Wine Setup

Francois Gouget fgouget at free.fr
Wed May 23 16:10:20 CDT 2001


   Sorry for not answering before. I'm not sure to have all the answers
(being a Debian user I don't use CW Wine) but here goes anyway.

On Tue, 15 May 2001 cacook at freedom.net wrote:

> 
> Still have these questions:
> 
> CWp3 winedbg symlink is broken.  How to fix?

   Ah. I thought this only happened on my system because I did not
execute the postinst when unpacking CW Wine. But it seems to be wrong on
your system too so I'll report it as a bug.
   Assuming that you installed CWWine in the default location
(/opt/wine) the fix is to do the following as root:

$ cd /opt/wine/bin
$ rm winedbg
$ ln -s wine.bin winedbg

   I'm not sure if the debugger is set to run automatically in the
registry. If not then you'll need to set up the AeDebug key as per:
   http://wine.codeweavers.com/docs/wine-devel/dbg-config.shtml


> I am hearing that in order to deinstall a Windows program, you must
> compile a certain proggie from the sources.  It doesn't seem to come
> with CWWine.  Best avenue?

   This must be the uninstall program Uwe Bonnes was talking about. The
problem is that CWWine does not include any of the programs in programs/
(this includes regapi too). I think the best would be to get the Wine
source, compile it, and then go to programs/uninstaller and compile it
too.


> I chose Desktop mode, as I need two apps running simultaneously.  
> Freedom, which is my privacy app and netscape-mail must run
> together, as mail is fetched through Freedom.  I'm hearing that each
> winprog is run as new process. 

   You will most likely hit a problem with inter-process message
passing. AFAIK, this has been broken ever since Wine implemented the
address space separation by which windows processes are loaded in
separate Unix processes. Running in a desktop will not change that
unfortunately.
   (Someone, correct me if I'm wrong)


> Is it possible to run two winprogs in one Wine desktop?

   Good question. I never use desktop mode but indeed, each time I start
a new application it gets a new desktop. This used to work (a long time
ago, before address space separation probably).


> Should there be a taskbar on the desktop?  If so, how would I
> enable?

   Wine does not provide a taskbar. I guess you're asking this in
relation with your previous question. Well, it is my understanding that,
normally, just starting a new program the same way you started the first
one should make it appear in the same desktop.
   For now I would not recommend using the Desktop mode.
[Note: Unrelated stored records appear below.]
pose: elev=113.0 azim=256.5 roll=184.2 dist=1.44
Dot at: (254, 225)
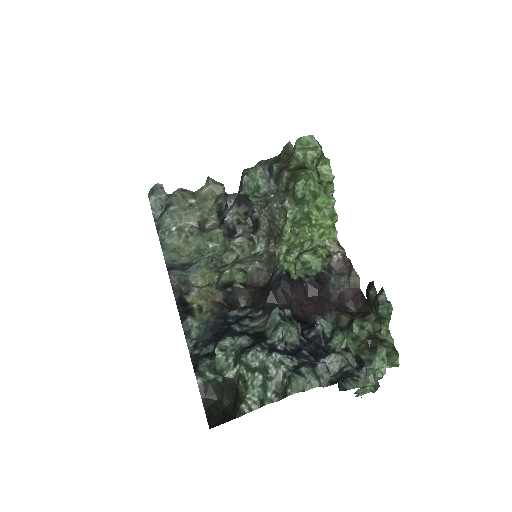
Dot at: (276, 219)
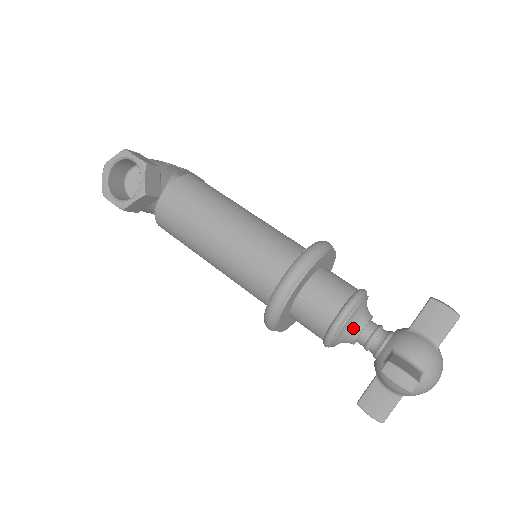
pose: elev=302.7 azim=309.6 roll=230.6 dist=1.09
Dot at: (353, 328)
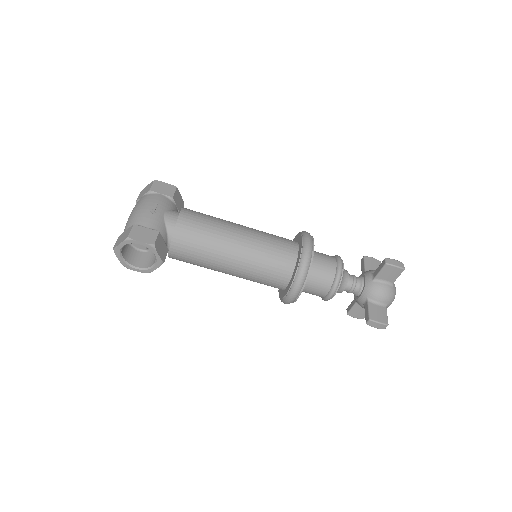
Dot at: (340, 290)
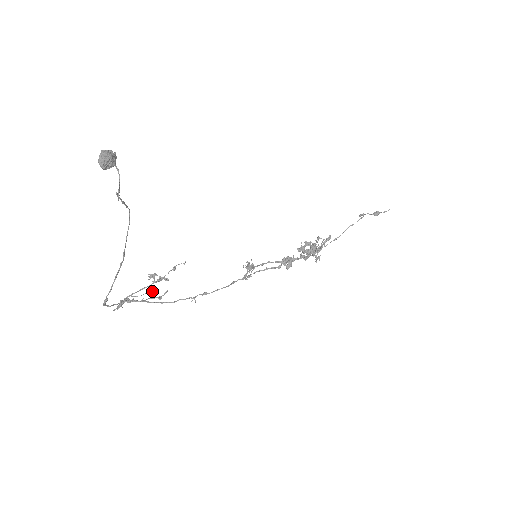
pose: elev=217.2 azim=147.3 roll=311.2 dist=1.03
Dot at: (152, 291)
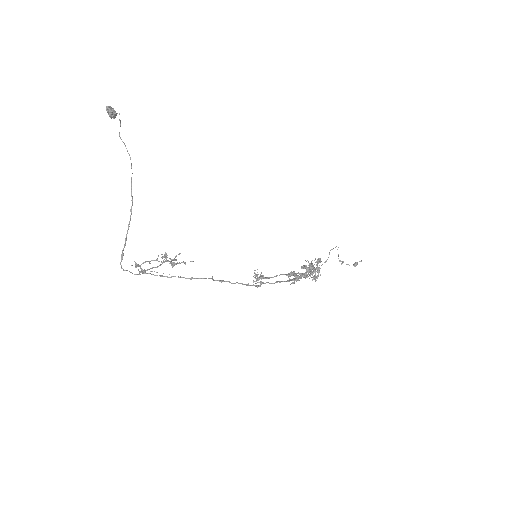
Dot at: occluded
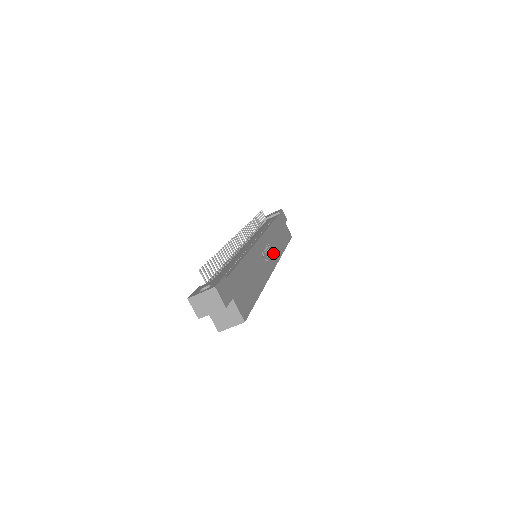
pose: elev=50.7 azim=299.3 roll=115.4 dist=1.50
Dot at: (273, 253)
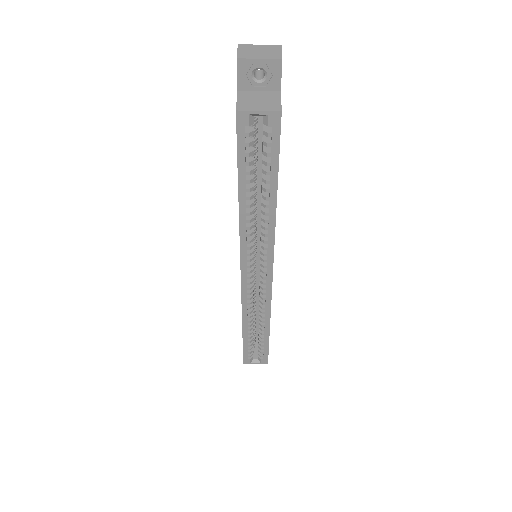
Dot at: occluded
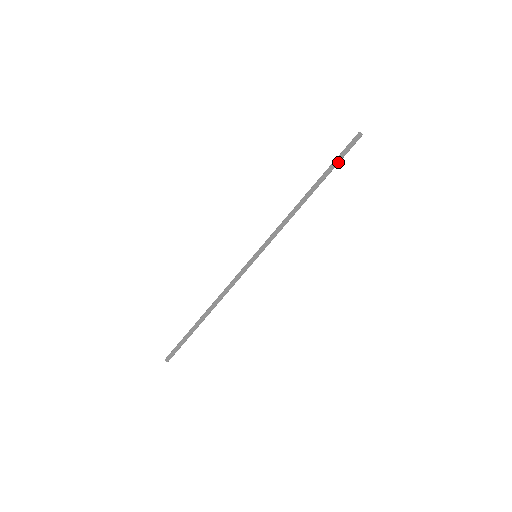
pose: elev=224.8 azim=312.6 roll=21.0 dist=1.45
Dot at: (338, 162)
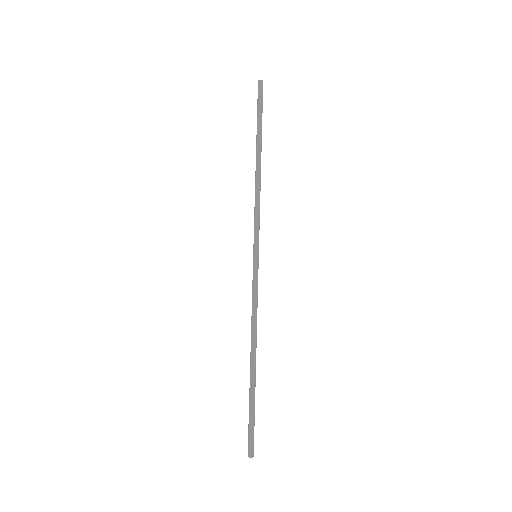
Dot at: (260, 116)
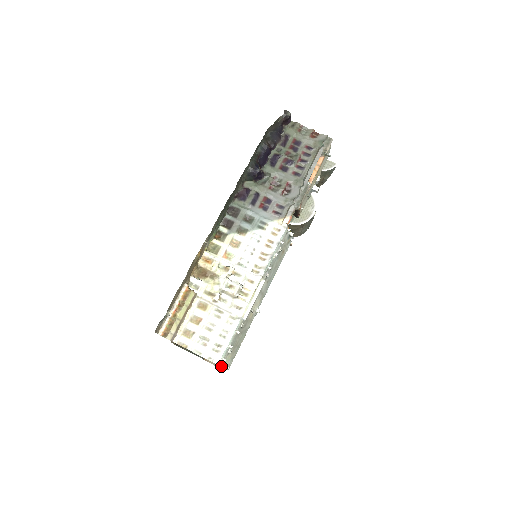
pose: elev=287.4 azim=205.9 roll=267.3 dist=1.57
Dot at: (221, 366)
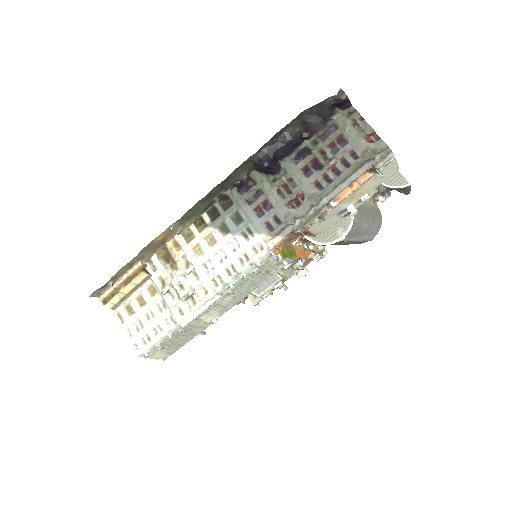
Dot at: (147, 357)
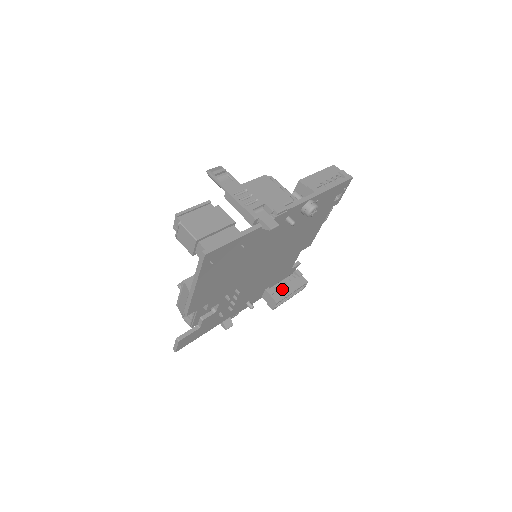
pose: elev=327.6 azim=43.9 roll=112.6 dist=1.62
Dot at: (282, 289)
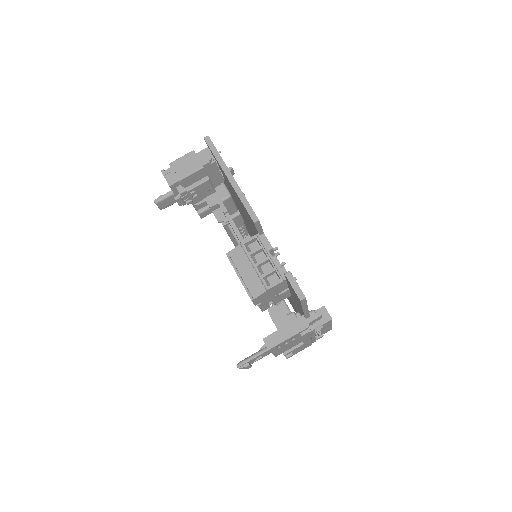
Dot at: occluded
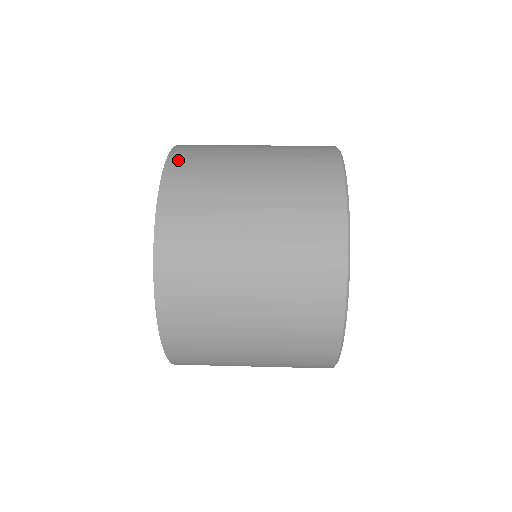
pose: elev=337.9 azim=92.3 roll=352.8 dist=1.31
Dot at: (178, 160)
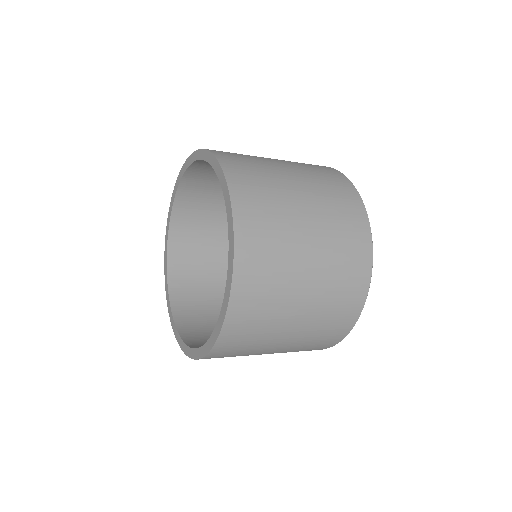
Dot at: (223, 155)
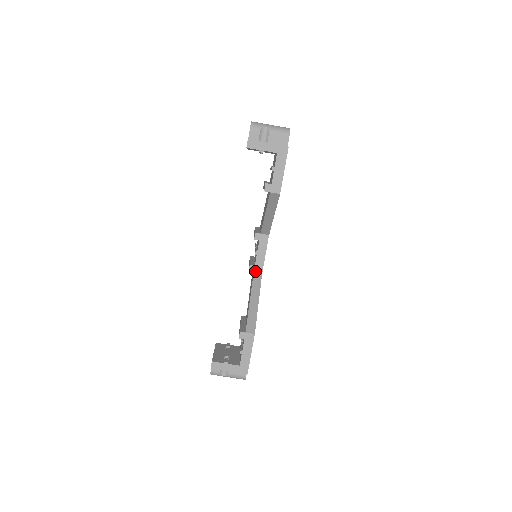
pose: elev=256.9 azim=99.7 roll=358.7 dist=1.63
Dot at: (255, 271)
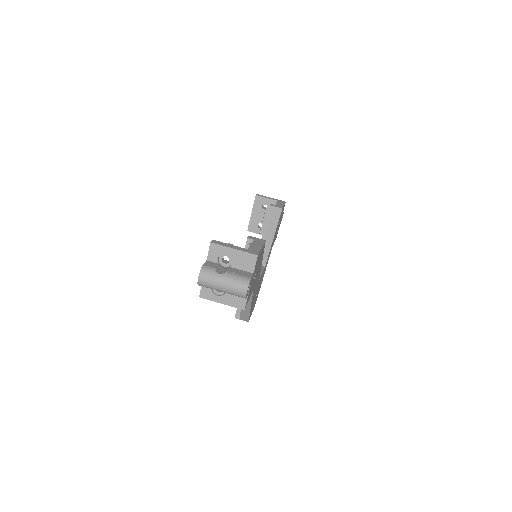
Dot at: occluded
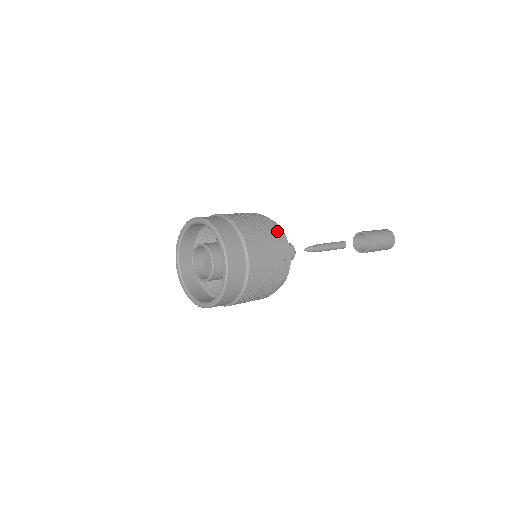
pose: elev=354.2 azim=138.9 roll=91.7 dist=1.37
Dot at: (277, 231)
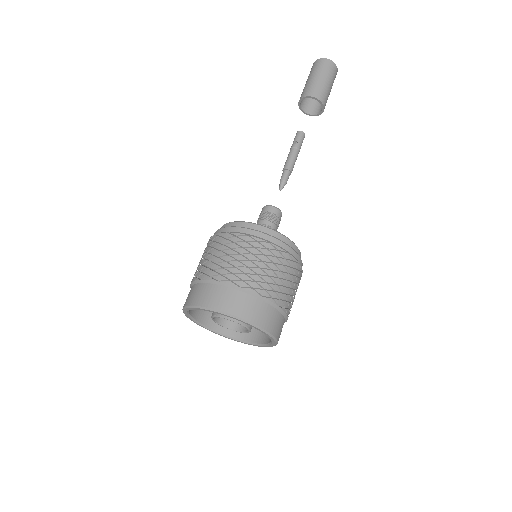
Dot at: (280, 248)
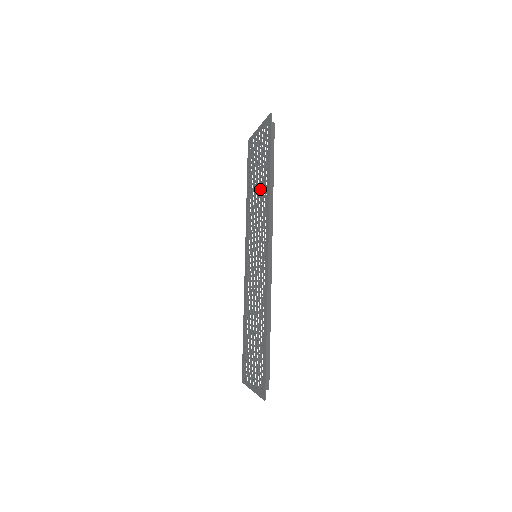
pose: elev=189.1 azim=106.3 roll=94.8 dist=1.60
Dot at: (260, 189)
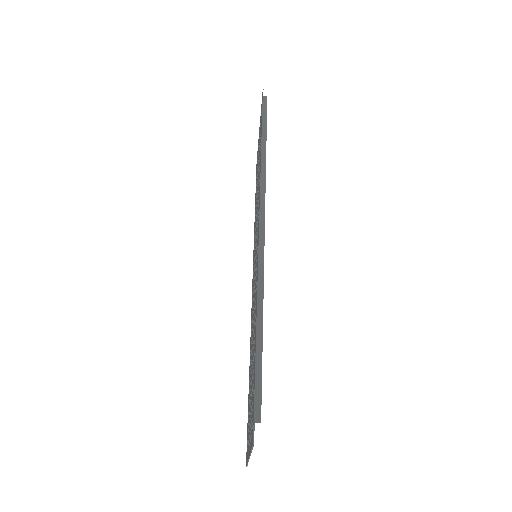
Dot at: (258, 176)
> I understand that every time X fonts are changed, Wine freezes for a
> period until these are assimilated.  But when I run a program
> (QuoteTracker), it runs for about 2 minutes (with a random script
> font) then freezes; indefinitely.  I need to kill the Wine window
> and the server process, so no debug info.  This happens with other
> Win proggies as well.  I presume this is happening on a font scan.  
> What could be wrong?

   This is probably not related to fonts. Can you run this application
through the steps described in the 'Finding and Reporting Bugs' section 
of the Wine User's Guide?
   http://wine.codeweavers.com/docs/wine-user/bugs.shtml#AEN2033


> Wanting to set up a common Wine config for all users, so tried
> symlinking to a user's /$HOME/.wine files.  But even root fails when
> running a Wine program, with something like 'root is not the owner
> of the process'. (referring to the folder in .wine dir)  Possible to
> fix?

   I'm not sure about this one. The subject of having a global Wine
configuration file has been debated a lot a long time ago and it was
more or less decided that it would be better to use individual
configuration files. Ove Kaven may have done something in his Debian
packages though.
   Anyway, the problem you're having sounds like the user trying to
start Wine has a .wine symlink that points to a directory that does not
belong to him. On startup the wineserver needs to create a directory and
socket .wine and I believe it will refuse to do so if the ownership and
permissions are not right (for seurity reasons).
   What you could try is to keep one .wine directory per user but
symlink 'config' and '*.reg'.


--
Francois Gouget         fgouget at free.fr        http://fgouget.free.fr/
                  In a world without fences who needs Gates?